TRECHO
========
A Hora do Lobo

Os monstros que habitam em nós

Por Antônio Roberto Gerin

Nem sempre é possível encontrar respostas sobre o que determinado filme quer nos dizer. Às vezes, precisamos ir além de simplesmente perguntar. É preciso espiar pela fechadura. Ver além das imagens. Investigar. Só que esta atitude exige de nós alguns esforços que nem sempre estamos dispostos a encarar. Afinal, por que temos que entender tudo que se passa diante dos nossos olhos? Por que não apenas assistir ao filme, sem precisar colocar nossos neurônios para trabalhar? E aí vem a pergunta que queremos fazer. É possível manter esta atitude de mero espectador passivo diante dos filmes de Ingmar Bergman? Não. Pelo contrário. Vamos ter que nos levantar da poltrona e nos colocar numa atitude investigativa. De inquietação. Esta é a proposta artística do diretor sueco. Uma exigência, quase. E é com este ânimo que devemos assistir a mais este filme de Bergman — que também assina o roteiro —, o quase inescrutável A HORA DO LOBO (83’), Suécia (1968). Se Bergman embaralha tudo, tira da ordem e camufla a realidade, ele o faz com o objetivo de criar abismos para que fiquemos tentados a mergulhar neles. Será que vale a pena esse mergulho? Entendemos que sim. O máximo que pode acontecer é continuarmos sem as respostas.
========
DESAFIOS
1. Transcreva todas as frases interrogativas da crítica de A Hora do Lobo.
2. Prossiga a crítica de A Hora do Lobo a partir da última frase apresentada.
Os registros que vêm a seguir não precisam ser consultados.

INFORMAÇÕES FORNECIDAS
========
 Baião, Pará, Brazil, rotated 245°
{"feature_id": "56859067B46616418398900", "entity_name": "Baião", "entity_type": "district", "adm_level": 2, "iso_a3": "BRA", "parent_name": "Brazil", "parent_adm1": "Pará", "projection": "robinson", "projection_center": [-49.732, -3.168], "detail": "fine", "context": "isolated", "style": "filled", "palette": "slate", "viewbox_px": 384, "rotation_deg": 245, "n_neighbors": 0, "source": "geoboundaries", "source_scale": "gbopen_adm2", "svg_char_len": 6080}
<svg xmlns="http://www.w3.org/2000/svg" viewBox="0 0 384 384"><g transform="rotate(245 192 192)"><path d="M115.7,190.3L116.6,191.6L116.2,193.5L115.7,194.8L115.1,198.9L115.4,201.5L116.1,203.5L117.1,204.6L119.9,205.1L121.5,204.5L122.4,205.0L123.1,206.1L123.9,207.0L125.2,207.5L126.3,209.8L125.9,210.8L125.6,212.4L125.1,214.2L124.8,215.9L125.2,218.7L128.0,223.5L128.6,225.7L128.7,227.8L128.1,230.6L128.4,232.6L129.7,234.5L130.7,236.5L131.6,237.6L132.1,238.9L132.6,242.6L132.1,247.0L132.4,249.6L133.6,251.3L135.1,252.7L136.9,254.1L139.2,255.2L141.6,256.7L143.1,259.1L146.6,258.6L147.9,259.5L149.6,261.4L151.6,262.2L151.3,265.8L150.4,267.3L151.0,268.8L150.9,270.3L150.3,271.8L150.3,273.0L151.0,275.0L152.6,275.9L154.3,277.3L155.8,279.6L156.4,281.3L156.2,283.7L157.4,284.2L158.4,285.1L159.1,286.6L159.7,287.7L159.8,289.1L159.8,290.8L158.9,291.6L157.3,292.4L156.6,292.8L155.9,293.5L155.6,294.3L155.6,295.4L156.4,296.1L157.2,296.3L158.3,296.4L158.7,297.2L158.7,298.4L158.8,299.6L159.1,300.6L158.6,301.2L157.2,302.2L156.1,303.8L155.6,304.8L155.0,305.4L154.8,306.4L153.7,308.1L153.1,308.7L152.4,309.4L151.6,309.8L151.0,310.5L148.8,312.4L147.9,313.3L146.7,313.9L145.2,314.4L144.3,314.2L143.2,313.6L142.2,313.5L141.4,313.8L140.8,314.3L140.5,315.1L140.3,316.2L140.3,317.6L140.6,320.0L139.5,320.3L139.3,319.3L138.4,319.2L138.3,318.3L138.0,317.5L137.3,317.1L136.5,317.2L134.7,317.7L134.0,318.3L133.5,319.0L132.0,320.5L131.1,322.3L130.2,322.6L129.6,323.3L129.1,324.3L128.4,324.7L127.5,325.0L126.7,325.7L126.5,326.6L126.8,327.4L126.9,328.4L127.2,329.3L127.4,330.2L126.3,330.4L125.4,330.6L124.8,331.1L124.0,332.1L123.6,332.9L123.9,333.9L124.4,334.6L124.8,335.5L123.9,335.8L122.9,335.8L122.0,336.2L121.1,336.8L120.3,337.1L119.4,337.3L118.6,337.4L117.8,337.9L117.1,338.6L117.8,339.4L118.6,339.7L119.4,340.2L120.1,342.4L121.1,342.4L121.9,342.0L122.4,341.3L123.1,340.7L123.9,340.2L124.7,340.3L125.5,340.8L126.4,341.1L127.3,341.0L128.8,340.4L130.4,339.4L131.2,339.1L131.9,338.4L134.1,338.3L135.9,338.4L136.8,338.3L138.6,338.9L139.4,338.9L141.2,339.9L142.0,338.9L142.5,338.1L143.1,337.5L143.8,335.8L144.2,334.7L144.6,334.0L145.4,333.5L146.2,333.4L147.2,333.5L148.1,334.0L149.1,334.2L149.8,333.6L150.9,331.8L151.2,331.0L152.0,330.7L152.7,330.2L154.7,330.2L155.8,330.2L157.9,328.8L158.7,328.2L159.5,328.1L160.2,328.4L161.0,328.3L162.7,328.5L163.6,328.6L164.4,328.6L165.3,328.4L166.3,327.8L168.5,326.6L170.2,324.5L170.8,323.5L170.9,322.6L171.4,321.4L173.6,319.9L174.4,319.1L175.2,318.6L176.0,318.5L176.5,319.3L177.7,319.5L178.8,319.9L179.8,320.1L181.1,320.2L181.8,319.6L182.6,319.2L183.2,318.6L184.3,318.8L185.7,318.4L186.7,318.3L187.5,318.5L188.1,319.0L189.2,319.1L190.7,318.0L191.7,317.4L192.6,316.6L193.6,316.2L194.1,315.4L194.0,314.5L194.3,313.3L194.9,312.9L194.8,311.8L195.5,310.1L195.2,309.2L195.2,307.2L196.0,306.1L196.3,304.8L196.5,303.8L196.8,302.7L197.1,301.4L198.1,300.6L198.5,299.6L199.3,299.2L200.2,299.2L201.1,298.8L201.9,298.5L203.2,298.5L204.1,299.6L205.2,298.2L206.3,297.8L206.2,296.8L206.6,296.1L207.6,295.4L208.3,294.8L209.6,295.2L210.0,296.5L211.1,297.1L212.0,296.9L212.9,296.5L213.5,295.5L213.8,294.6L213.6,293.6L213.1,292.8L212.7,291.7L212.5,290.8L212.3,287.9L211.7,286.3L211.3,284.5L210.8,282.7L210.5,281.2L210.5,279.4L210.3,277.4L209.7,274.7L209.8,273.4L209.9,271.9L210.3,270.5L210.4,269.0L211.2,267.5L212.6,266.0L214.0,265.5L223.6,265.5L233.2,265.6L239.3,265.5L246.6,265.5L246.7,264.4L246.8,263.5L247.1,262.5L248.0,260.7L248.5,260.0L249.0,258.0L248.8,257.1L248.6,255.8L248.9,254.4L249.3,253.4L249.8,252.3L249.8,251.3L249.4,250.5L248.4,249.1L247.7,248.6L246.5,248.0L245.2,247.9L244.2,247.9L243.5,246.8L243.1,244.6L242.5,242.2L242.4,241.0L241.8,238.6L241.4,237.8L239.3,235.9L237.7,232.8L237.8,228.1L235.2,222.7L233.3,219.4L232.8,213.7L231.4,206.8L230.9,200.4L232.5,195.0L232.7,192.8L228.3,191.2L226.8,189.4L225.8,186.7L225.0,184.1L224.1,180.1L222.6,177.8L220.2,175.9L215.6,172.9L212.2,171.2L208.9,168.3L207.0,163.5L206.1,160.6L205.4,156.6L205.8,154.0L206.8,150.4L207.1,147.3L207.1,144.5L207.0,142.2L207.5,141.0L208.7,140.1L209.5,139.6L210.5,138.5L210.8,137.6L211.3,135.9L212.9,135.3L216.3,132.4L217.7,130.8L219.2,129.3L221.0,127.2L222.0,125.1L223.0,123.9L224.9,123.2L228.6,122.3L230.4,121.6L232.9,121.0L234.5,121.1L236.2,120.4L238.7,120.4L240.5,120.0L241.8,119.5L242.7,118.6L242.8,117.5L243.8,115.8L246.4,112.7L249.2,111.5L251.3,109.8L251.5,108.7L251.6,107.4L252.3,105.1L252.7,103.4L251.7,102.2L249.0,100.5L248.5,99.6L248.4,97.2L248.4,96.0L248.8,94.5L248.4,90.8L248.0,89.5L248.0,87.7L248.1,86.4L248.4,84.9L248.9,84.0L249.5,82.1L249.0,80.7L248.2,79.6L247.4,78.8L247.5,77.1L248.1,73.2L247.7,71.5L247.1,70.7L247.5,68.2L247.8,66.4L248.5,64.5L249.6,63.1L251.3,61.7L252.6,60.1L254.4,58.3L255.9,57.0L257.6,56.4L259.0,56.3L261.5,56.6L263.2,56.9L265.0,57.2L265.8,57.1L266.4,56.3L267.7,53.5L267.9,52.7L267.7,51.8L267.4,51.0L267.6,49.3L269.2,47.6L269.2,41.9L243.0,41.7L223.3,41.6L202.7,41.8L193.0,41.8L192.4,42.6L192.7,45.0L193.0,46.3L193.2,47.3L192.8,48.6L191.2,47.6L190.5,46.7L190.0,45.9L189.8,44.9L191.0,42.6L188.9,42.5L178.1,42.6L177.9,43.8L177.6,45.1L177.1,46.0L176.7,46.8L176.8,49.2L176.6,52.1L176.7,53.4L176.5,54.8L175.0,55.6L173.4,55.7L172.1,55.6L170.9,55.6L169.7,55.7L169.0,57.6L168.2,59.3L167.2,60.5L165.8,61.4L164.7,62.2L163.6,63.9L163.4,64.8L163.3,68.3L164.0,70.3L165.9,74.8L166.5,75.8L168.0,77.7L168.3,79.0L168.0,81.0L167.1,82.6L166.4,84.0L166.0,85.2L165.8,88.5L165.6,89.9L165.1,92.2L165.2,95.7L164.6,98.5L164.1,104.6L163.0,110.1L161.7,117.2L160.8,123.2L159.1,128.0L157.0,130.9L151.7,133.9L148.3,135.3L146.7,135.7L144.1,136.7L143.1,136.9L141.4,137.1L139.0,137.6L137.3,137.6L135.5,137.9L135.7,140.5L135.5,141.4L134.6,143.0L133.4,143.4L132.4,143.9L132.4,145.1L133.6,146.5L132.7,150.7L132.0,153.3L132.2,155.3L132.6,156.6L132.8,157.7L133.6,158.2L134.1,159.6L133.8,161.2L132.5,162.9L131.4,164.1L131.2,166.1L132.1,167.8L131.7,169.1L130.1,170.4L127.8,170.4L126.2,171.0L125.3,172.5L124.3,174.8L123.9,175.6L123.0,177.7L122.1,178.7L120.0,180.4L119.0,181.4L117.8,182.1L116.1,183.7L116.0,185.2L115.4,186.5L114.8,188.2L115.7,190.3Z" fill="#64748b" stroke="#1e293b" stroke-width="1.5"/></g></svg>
========
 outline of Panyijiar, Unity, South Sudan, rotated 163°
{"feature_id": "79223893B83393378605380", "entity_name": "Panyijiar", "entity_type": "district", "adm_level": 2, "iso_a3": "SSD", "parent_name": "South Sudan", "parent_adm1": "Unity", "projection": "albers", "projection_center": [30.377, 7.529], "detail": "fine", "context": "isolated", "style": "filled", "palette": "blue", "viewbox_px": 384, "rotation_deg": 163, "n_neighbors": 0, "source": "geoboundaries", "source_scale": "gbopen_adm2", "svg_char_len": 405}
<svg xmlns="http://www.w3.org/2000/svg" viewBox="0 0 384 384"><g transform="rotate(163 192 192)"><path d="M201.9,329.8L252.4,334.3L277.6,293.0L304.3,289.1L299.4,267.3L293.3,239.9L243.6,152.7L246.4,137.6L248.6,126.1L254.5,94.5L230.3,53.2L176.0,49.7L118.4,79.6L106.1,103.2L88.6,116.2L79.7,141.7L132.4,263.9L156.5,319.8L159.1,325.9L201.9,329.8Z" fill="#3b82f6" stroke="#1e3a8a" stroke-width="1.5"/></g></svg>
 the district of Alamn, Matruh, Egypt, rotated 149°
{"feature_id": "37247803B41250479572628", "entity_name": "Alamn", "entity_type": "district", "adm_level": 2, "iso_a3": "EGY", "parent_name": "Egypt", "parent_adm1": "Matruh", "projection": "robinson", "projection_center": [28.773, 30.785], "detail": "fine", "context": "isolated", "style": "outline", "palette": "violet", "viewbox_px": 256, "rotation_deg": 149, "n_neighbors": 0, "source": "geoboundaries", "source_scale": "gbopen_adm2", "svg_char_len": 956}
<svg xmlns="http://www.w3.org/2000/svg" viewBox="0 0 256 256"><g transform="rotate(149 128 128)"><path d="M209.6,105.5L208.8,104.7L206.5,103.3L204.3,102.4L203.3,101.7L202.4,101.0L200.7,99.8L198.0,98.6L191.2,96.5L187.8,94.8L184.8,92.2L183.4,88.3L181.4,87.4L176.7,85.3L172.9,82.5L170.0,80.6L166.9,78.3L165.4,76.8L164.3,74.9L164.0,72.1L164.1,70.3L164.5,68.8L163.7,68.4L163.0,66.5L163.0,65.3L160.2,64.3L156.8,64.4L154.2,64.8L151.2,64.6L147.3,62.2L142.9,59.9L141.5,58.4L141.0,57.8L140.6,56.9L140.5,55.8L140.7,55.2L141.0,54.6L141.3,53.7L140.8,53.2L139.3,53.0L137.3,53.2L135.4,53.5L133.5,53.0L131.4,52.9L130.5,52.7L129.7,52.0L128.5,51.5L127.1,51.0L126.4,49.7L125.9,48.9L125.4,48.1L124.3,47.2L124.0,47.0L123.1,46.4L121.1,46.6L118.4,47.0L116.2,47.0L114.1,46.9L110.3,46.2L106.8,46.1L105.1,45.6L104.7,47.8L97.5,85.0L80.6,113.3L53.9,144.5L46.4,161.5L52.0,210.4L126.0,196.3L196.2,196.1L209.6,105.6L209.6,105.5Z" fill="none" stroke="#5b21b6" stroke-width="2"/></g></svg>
========
RESPOSTAS POR TAREFA
1.
Afinal, por que temos que entender tudo que se passa diante dos nossos olhos?
Por que não apenas assistir ao filme, sem precisar colocar nossos neurônios para trabalhar?
É possível manter esta atitude de mero espectador passivo diante dos filmes de Ingmar Bergman?
Será que vale a pena esse mergulho?

2.
Johan Borg é um pintor introspectivo, com algum sucesso, que vai viver com a esposa, Alma, numa das ilhas de Frísias, na Suécia. O isolamento consentido, a penumbra que amedronta e a claridade que ofusca vão expondo a mente perturbada de Johan, colocando-o em posição de crise em relação à sua esposa. Johan, com sua mente errante, deixa Alma assustada, sem entender o que está acontecendo com o marido. Escolheram isolarem-se na ilha para serem felizes. No entanto, seres alucinatórios, feito convidados indesejáveis, vão ocupando seus lugares à mesa, povoando a mente de Johan na confusa mistura de realidades e delírios.

Vale a pena prestar atenção, ainda no começo do filme, por volta do décimo minuto, na cena em que Johan mostra à esposa seus desenhos mais secretos. O que nos é descrito por Johan — já que os desenhos não nos são mostrados — são conteúdos alucinatórios, criados por uma mente em visível estado de deterioração. E estas projeções serão confirmadas mais adiante, no formato de realidade, quando da visita de Johan e Alma ao castelo do Barão Von Merkens (Erland Josephson). Mas, antes de tudo, precisamos decidir uma coisa. E aqui reside a importância da cena acima destacada. A visita ao castelo realmente existiu? Há, de fato, um castelo na ilha? Habitado pelos fantasmagóricos Von Merkens? Esta, pois, é a questão básica do filme. Afinal, o que é realidade e o que não é realidade?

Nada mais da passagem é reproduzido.